### TASK A
Print the whole listing that comes after the DFS thread below, line for line and unchanged, leaving out the pictures.

### EXERCISE TEXT
──────

6

I know very little about DFS filesystems but have come across an issue with one of our deployments.

Our application writes files to a designated location, closes them, and then writes a record into the database. Another part of the application picks up these DB records and reads the file that was previous written.

In some cases the reader is getting a "file not found" and it fails. Restarting it without touching anything else and it finds the file correctly and everything is fine.

I believe I have ruled out a problem with our application as the file is definitely flushed/closed before the database record is created.

Therefore I'm led to believe that the OS or filesystem is delaying the file write internally so it isn't immediately available.

The filesystem in question is Windows 2003 SP2 DFS. Is this a likely scenario with this DFS? If so is it possible to switch it into some sort of write-through/no caching policy to ensure the files are written promptly?

Mike Q
  • 197
  • 7
  • 1
    What is the client OS? Are there multiple replicas configured in the DFS? – Harry Johnston Sep 27 '11 at 03:39
  • @Harry, client OS is Windows 2008 R2, multiple replicas - not sure but will find out shortly – Mike Q Sep 27 '11 at 09:00
  • The reason I ask about the client OS is that we've experienced some similar issues which I think indicate a bug in file sharing which may have been introduced with Windows Vista or Windows 7. I'm not sure yet whether the problem is at the client or server end. – Harry Johnston Sep 28 '11 at 20:55

2 Answers2

4

DFS is Distributed File System, which is exactly what the name says: a "virtual" file share that is distributed and replicated across multiple servers. Everytime your application writes to it, it's actually accessing one of its copies on one of the servers that are part of it, and if another application tries to read the same data soon after, it could very well be accessing another server, which didn't receive the updated data yet.

With DFS, you can't never be absolutely sure that data written to it will be available on a subsequent read: there could always be replication latency; you also don't have any way to tell your application to "talk" to a specific DFS server: it is free to connect to any one of the servers running it.

If you want this application to work in real time, you should use a standard file share, not a DFS.

Massimo
  • 70,200
  • 57
  • 200
  • 323
  • More info. The site is apparently using DFS in a non-replicated fashion. e.g. dfs/mydir1 on server1, dfs/mydir2 on server2. If they are not using replication does the above still hold true? Can there still be a delay in the filesystem when writing? – Mike Q Sep 28 '11 at 07:36
  • Are the first and second applications running on the same server, or on different servers? – Massimo Sep 28 '11 at 08:09
  • The file is being written to and read by the same application/process on a single machine. – Mike Q Sep 28 '11 at 08:18
  • Ok, this is quite strange then. Even if DFS replication and/or caching was involved, this shouldn't happen. Are you absolutely sure the database record is created *after* the file has been written and flushed? – Massimo Sep 28 '11 at 09:21
  • 99% sure yes. We have not observed this on any other deployments which use exactly the same setup except for the filesystem difference. Btw are you saying that even with DFS replication if you access the file from the same machine/process then you should always see an up to date file? – Mike Q Sep 28 '11 at 10:59
  • DFS in only a service which replicates data across multiple servers; it's not a different file system. So, yes, if you are writing and then reading on the same server, you *really* should see up-to-date files. – Massimo Sep 28 '11 at 11:54
  • let us [continue this discussion in chat](http://chat.stackexchange.com/rooms/1459/discussion-between-mike-q-and-massimo) – Mike Q Sep 28 '11 at 12:40
-2

You are making the common, but incorrect, assumption that there is one universal notion of "after" and that if you do one thing "after" another, you are guaranteed to see the effects. This is simply a false notion, and nothing you can do will ever make it work the way you expect.

──────

### RECORDS
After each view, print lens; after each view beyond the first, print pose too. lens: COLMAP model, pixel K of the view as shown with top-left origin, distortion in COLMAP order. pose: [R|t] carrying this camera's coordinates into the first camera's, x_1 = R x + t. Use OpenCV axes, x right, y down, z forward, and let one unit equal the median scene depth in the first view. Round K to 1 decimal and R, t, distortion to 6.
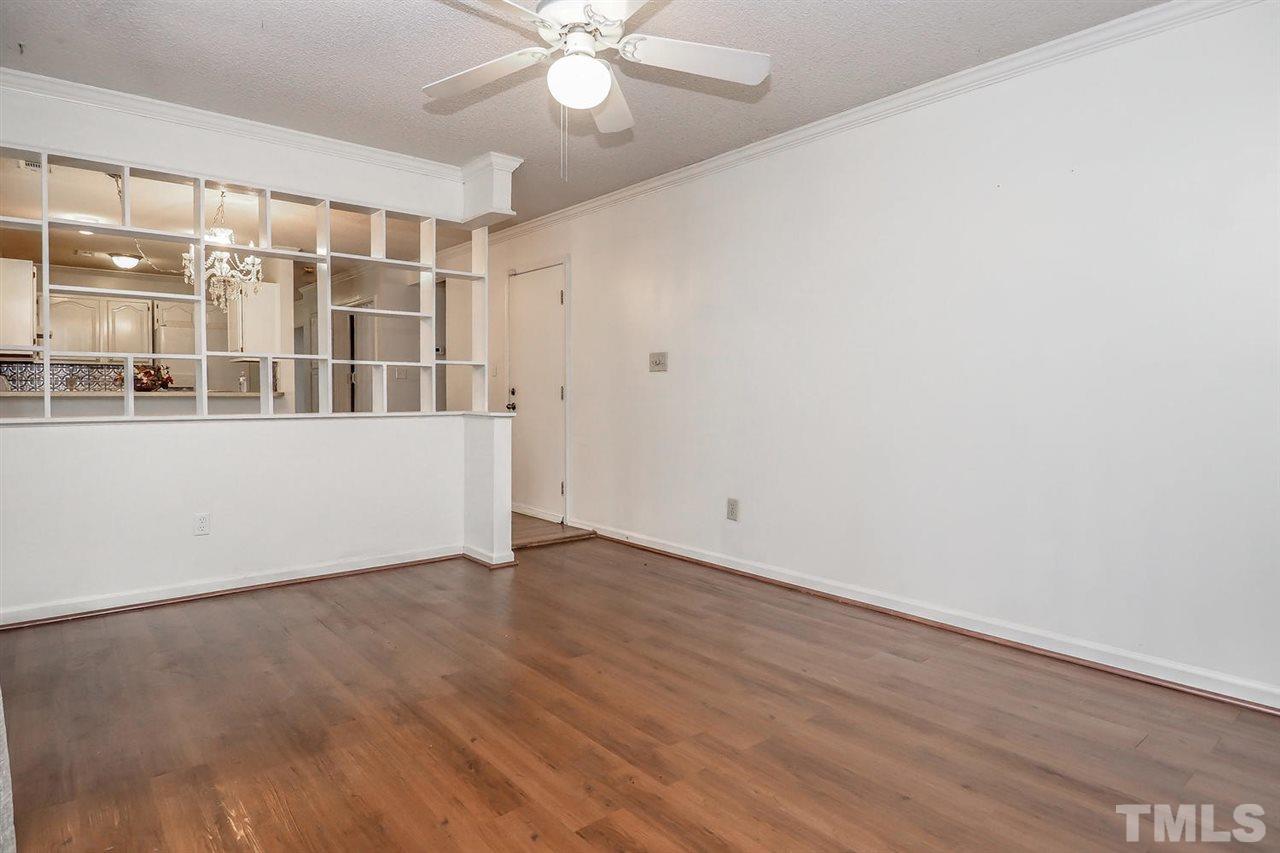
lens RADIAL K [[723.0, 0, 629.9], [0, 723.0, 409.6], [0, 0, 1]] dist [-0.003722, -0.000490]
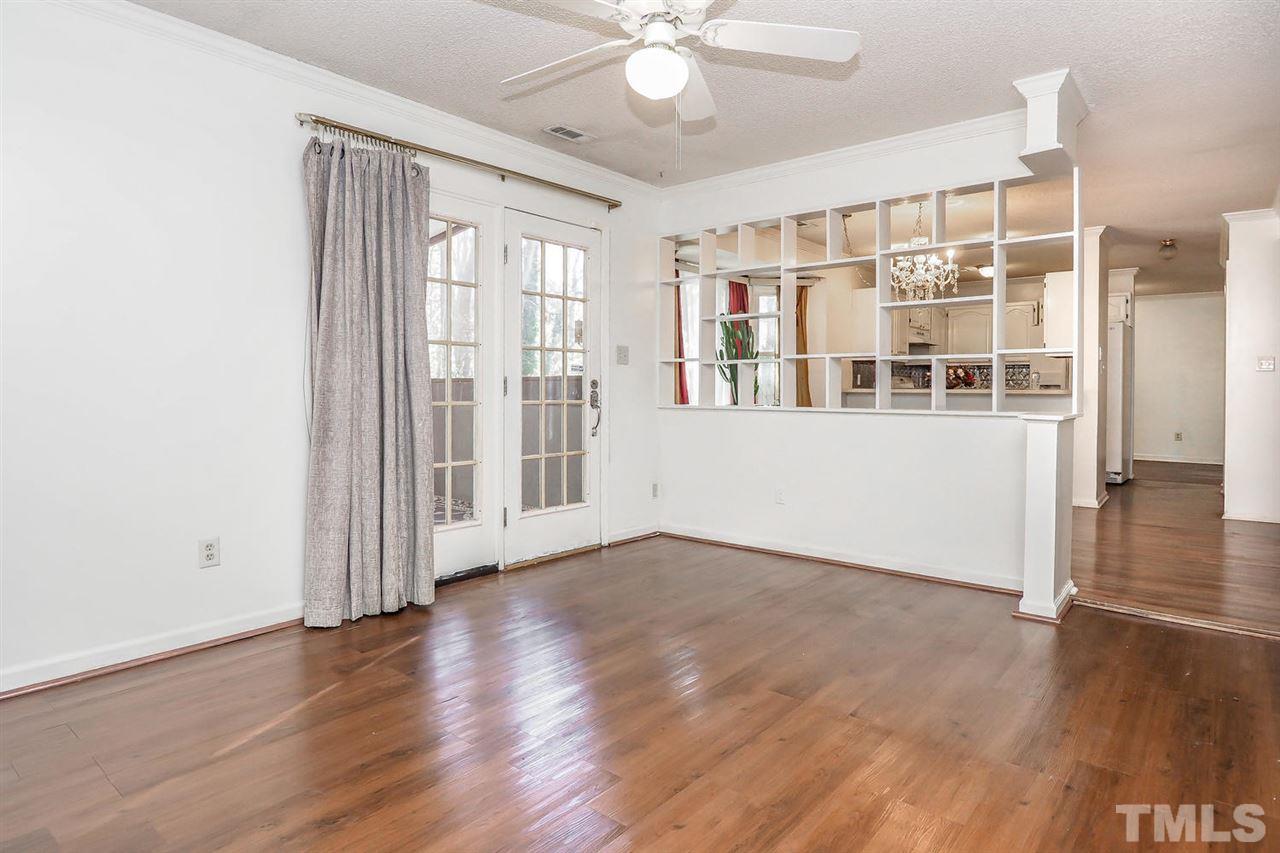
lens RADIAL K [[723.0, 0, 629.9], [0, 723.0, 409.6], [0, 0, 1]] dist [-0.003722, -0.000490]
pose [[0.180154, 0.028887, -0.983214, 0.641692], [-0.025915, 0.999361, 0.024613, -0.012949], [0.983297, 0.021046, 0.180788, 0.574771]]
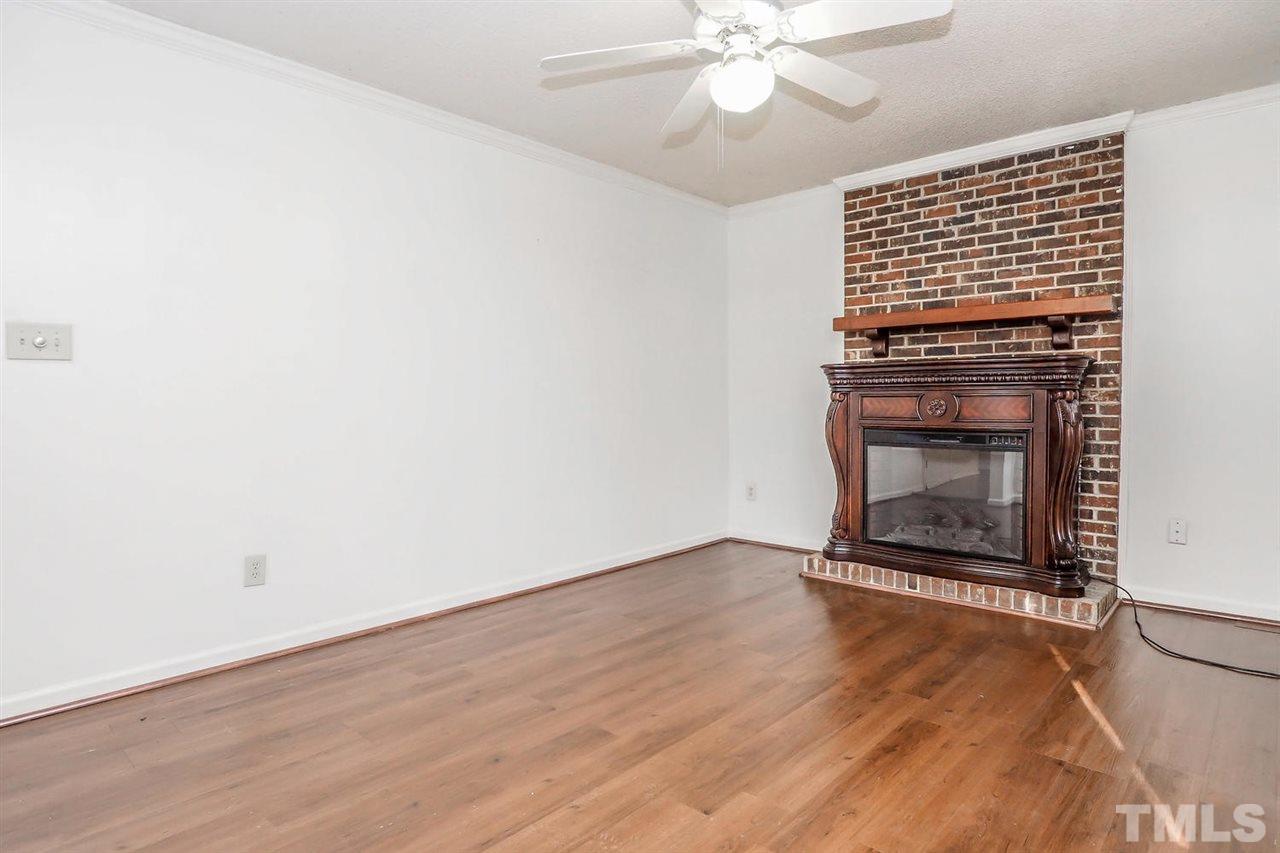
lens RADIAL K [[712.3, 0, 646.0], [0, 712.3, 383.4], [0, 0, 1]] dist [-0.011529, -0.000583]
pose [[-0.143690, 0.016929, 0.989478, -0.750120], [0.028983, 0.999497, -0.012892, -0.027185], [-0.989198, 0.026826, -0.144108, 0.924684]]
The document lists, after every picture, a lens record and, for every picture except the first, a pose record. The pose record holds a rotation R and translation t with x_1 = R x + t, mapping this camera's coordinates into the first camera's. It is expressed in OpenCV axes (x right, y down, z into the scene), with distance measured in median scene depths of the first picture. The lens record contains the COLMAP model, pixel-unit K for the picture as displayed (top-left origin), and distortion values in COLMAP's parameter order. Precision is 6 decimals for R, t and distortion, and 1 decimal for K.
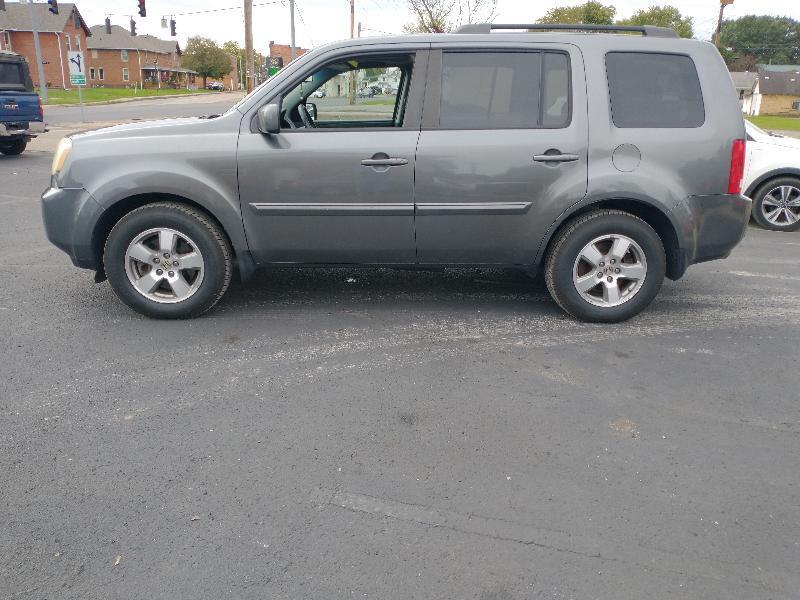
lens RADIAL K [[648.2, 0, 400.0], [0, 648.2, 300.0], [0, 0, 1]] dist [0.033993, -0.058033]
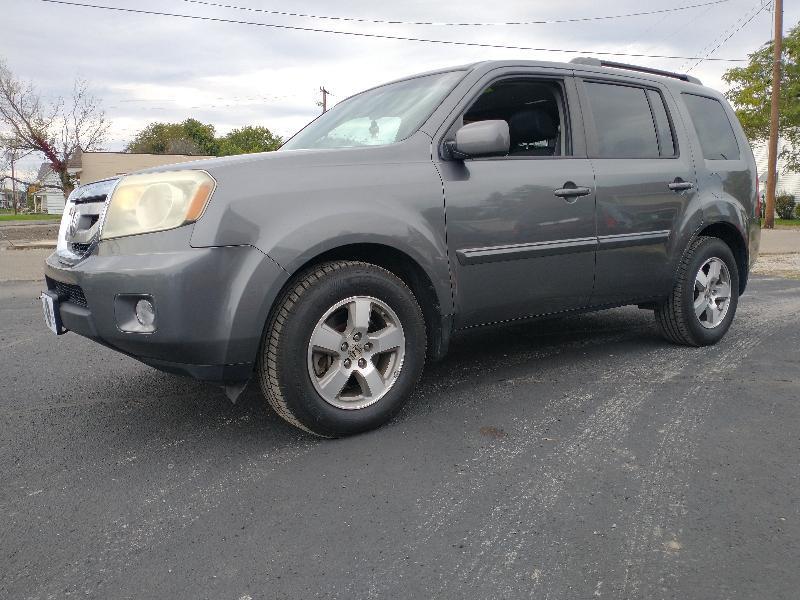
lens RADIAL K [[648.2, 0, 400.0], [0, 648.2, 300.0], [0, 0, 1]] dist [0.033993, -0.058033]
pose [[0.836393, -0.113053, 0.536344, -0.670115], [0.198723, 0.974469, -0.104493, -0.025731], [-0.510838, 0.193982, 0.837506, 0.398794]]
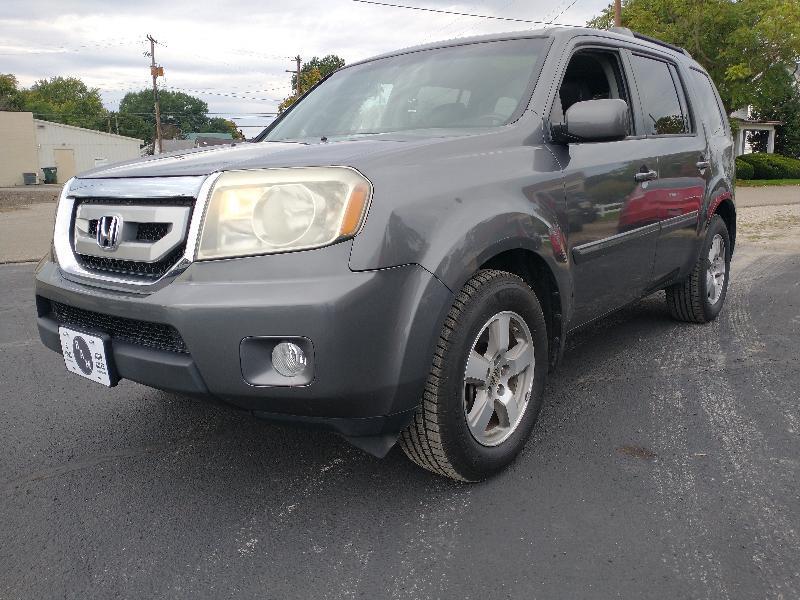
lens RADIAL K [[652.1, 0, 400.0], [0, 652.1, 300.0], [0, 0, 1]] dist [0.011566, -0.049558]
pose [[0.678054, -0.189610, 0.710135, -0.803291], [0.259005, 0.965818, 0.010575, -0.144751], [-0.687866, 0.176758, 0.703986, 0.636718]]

──────

### TASK B
Output the stretch of the DFS thread from "I know very" through "record is created." with no changes.

### RESULT A
After each view, print lens; after each view beyond the first, print pose too. lens: COLMAP model, pixel K of the view as shown with top-left origin, distortion in COLMAP order. pose: [R|t] carrying this camera's coordinates into the first camera's, x_1 = R x + t. Use OpenCV axes, x right, y down, z forward, and let one unit equal the median scene depth in the first view. Round K to 1 decimal and R, t, distortion to 6.
lens RADIAL K [[723.0, 0, 629.9], [0, 723.0, 409.6], [0, 0, 1]] dist [-0.003722, -0.000490]
lens RADIAL K [[723.0, 0, 629.9], [0, 723.0, 409.6], [0, 0, 1]] dist [-0.003722, -0.000490]
pose [[0.180154, 0.028887, -0.983214, 0.641692], [-0.025915, 0.999361, 0.024613, -0.012949], [0.983297, 0.021046, 0.180788, 0.574771]]
lens RADIAL K [[712.3, 0, 646.0], [0, 712.3, 383.4], [0, 0, 1]] dist [-0.011529, -0.000583]
pose [[-0.143690, 0.016929, 0.989478, -0.750120], [0.028983, 0.999497, -0.012892, -0.027185], [-0.989198, 0.026826, -0.144108, 0.924684]]
The document lists, after every picture, a lens record and, for every picture except the first, a pose record. The pose record holds a rotation R and translation t with x_1 = R x + t, mapping this camera's coordinates into the first camera's. It is expressed in OpenCV axes (x right, y down, z into the scene), with distance measured in median scene depths of the first picture. The lens record contains the COLMAP model, pixel-unit K for the picture as displayed (top-left origin), and distortion values in COLMAP's parameter order. Precision is 6 decimals for R, t and distortion, and 1 decimal for K.
lens RADIAL K [[648.2, 0, 400.0], [0, 648.2, 300.0], [0, 0, 1]] dist [0.033993, -0.058033]
lens RADIAL K [[648.2, 0, 400.0], [0, 648.2, 300.0], [0, 0, 1]] dist [0.033993, -0.058033]
pose [[0.836393, -0.113053, 0.536344, -0.670115], [0.198723, 0.974469, -0.104493, -0.025731], [-0.510838, 0.193982, 0.837506, 0.398794]]
lens RADIAL K [[652.1, 0, 400.0], [0, 652.1, 300.0], [0, 0, 1]] dist [0.011566, -0.049558]
pose [[0.678054, -0.189610, 0.710135, -0.803291], [0.259005, 0.965818, 0.010575, -0.144751], [-0.687866, 0.176758, 0.703986, 0.636718]]

### RESULT B
I know very little about DFS filesystems but have come across an issue with one of our deployments.

Our application writes files to a designated location, closes them, and then writes a record into the database. Another part of the application picks up these DB records and reads the file that was previous written.

In some cases the reader is getting a "file not found" and it fails. Restarting it without touching anything else and it finds the file correctly and everything is fine.

I believe I have ruled out a problem with our application as the file is definitely flushed/closed before the database record is created.